Owo pomieszczenie biurowe należało do całkiem sporych. Zostało pomalowane na szare kolory, które tak cudownie komponowały się z szarymi centralami stojących tu komputerów. W sumie generalnie to miejsce nie zawierało za dużo kolorów. Biurka, szafki, stare monitory komputerów, nawet zegar posiadały szare barwy. W sumie jedyne co się z tego wybijało to nowe monitory' komputera wiszący na ścianie po lewej stronie. Tak to typowe szaro-bure pomieszczenie biurowe jakich w Aperture mnóstwo.

– Teraz, gdy widzę, co zrobił z moim obiektem... – przemówiła GLaDOS przerywając mój opis, kiedy rozejrzałem się za drogą wyjścia – Gd odzyskamy kontrolę, mogę go zabić? – zapytała, gdy podszedłem do automatycznych drzwi, które okazały się otwarte.

Nie udawaj, że potrzebowałaś na to mego przyzwolenia. Umówmy się, nie ważne co bym odpowiedział, po ponownym podłączeniu zrobiłaby co by chciała. Liczyłem tylko na to, że jakoś udałoby mnie się uciec przed zagazowaniem mnie przez nią. Niejednokrotnie wspominałem już jak wolałem odejść z tego świata i moje poglądy na to nie uległy zmianie. W sumie na sto procent by mnie się udało, bowiem niejednokrotnie uciekłem GLaDOS. Raz zrobiłem to sam, więc to nie tak, że nie potrafiłem. Chociaż w sumie chwila, za każdym razem zrobiłem to sam. Wheatley praktycznie nic a nic nie robił, jedynie wybił szybę i wyciągnął mnie z pomieszczenia testowego. Tyle, te dwie rzeczy bezproblemowo mogłem zrobić sam, nawet gdybym nigdy go nie spotkał. No nie moja wina na dobrą sprawę, że został stworzony na kompletnego kretyna, co teraz tylko udowadniał. Niemniej irytowało mnie to, że wtedy w silosie GLaDOS przywłaszczył sobie moją pracę, cham skończony.

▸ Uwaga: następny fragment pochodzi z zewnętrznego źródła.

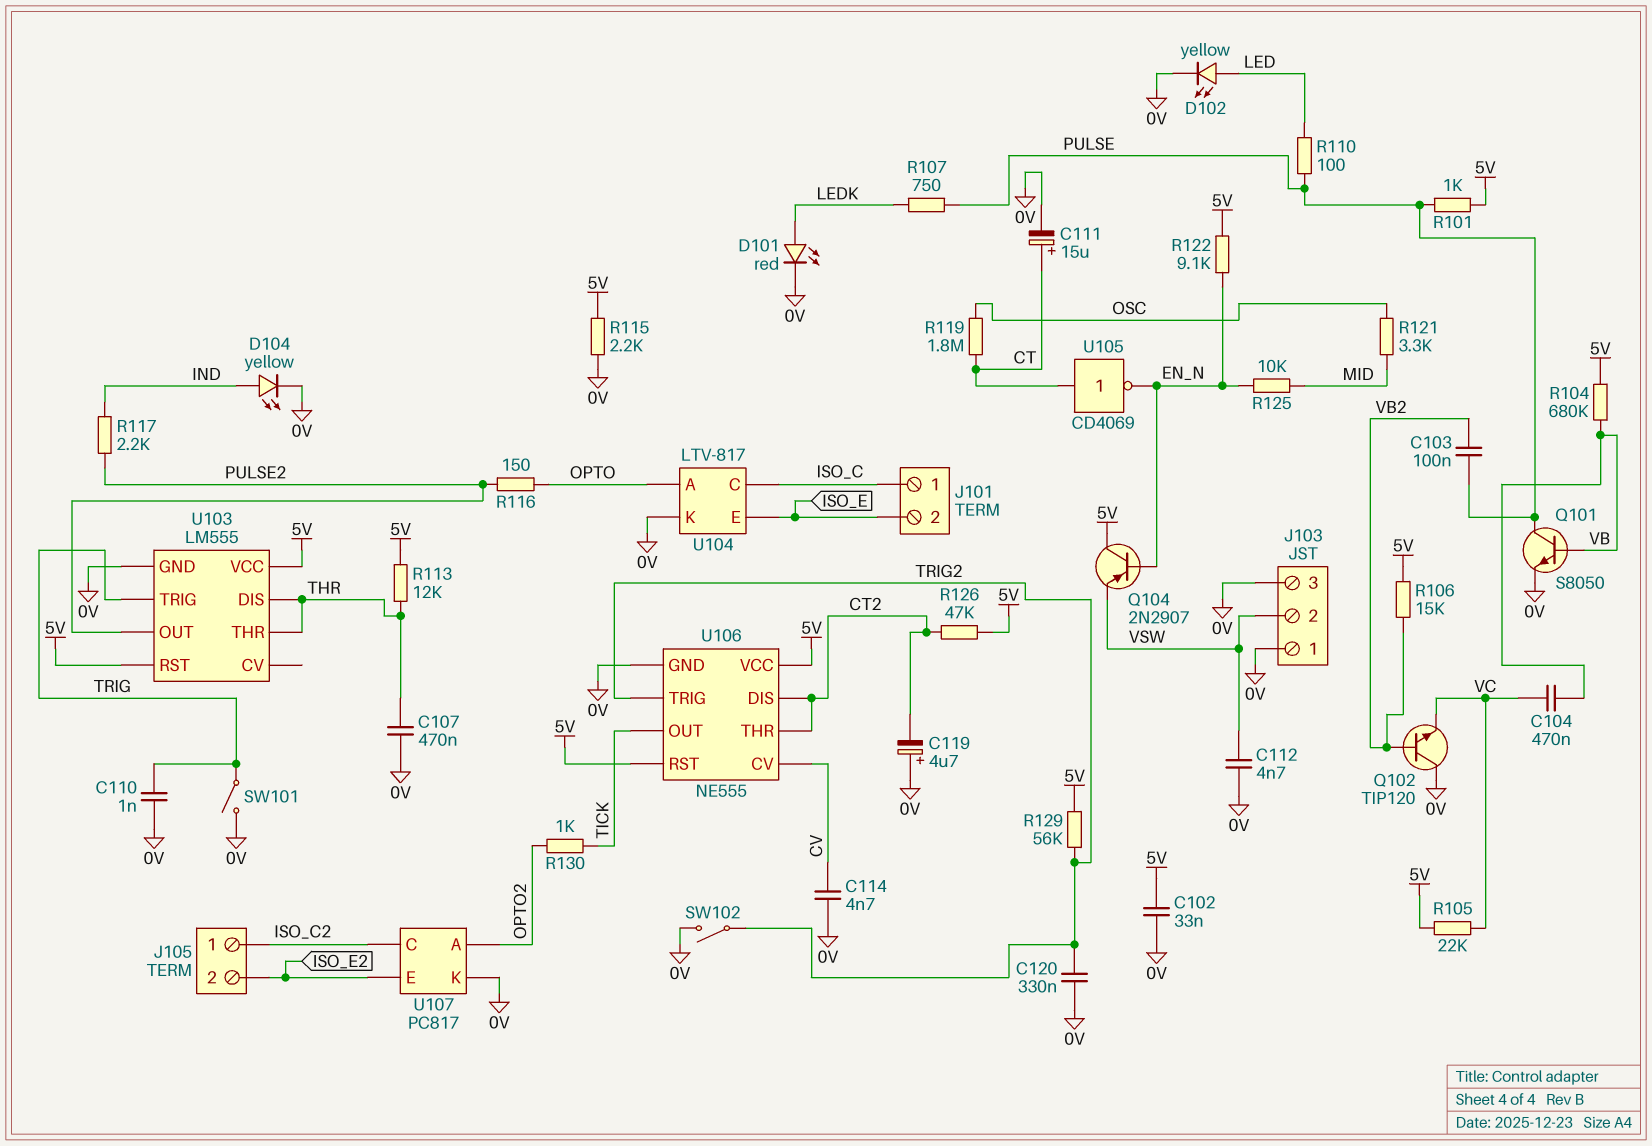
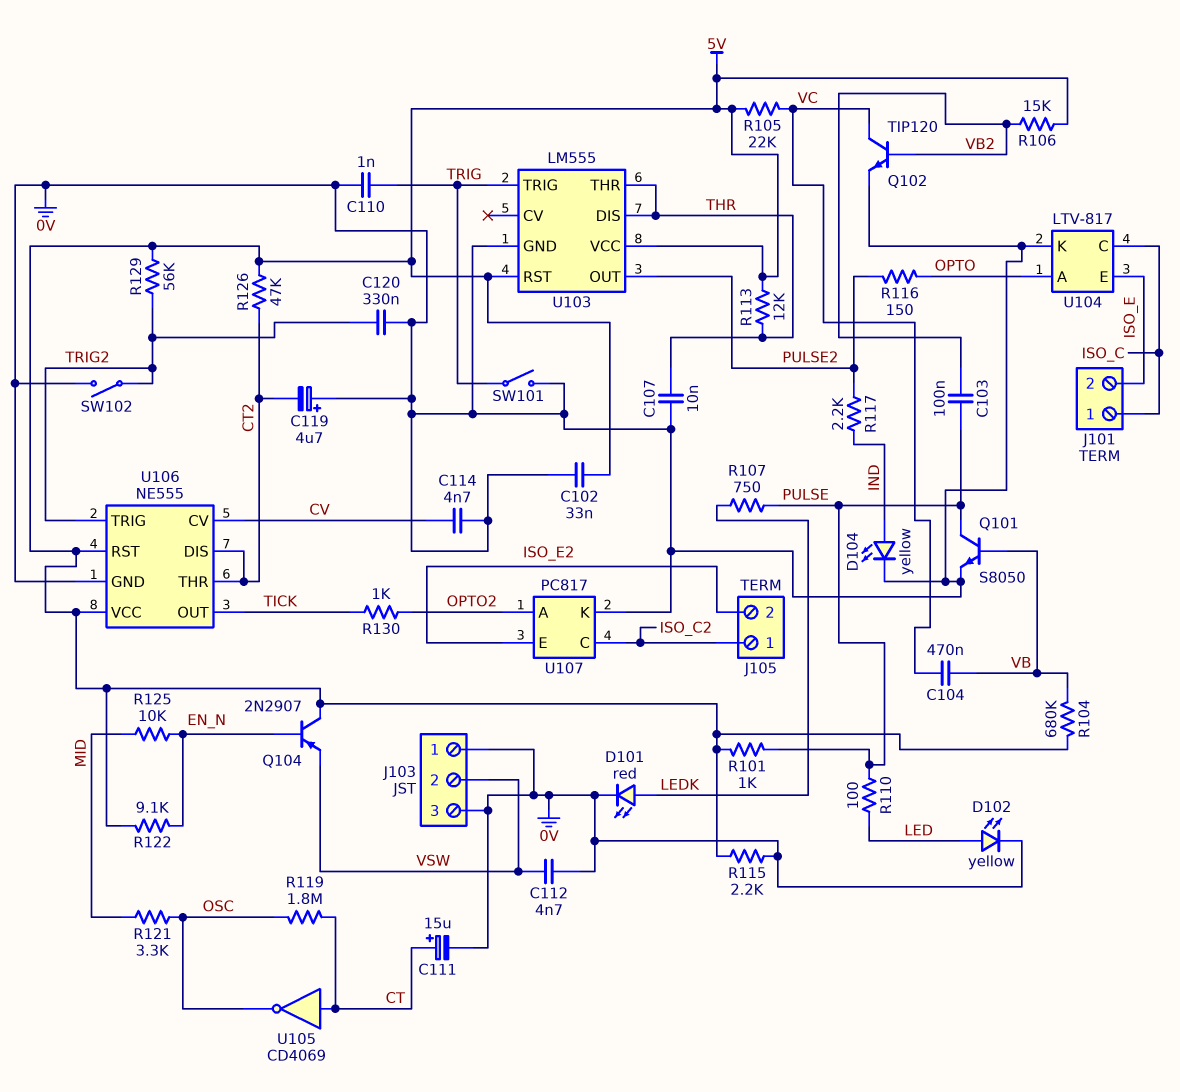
C107: 470nF (0V, THR) -> 10nF (0V, THR)
Q102: NPN TIP120 (B VB2, C 0V, E VC) -> NPN TIP120 (B VB2, C VC, E 0V)
U105: NOT CD4069 (in CT, out EN_N) -> NOT CD4069 (in CT, out OSC)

No gratulacje dla mnie, znowu zamyśliłem się tak, że nie zauważyłem kiedy doszedłem do końca kładki. Z zamyślenia wyrwał mnie fakt, że zauważyłem iż znajdujące się niedaleko panele uniosły się. Spod nich wydobywało się światło. Nawet i bez tego wiedziałem, że powinienem się tam udać, bowiem po prostu nie miałem wyboru. Dlatego też podszedłem tam i w akompaniamencie trzęsącego się budynku zeskoczyłem w nie tak wielką przepaść.


No na serio chciałem już, aby to wszystko się zakończyło. Ile można ciągnąć to samo? Chciałem już po prostu wyjść na zamarzniętą powierzchnię ziemi i umrzeć w spokoju na wolności.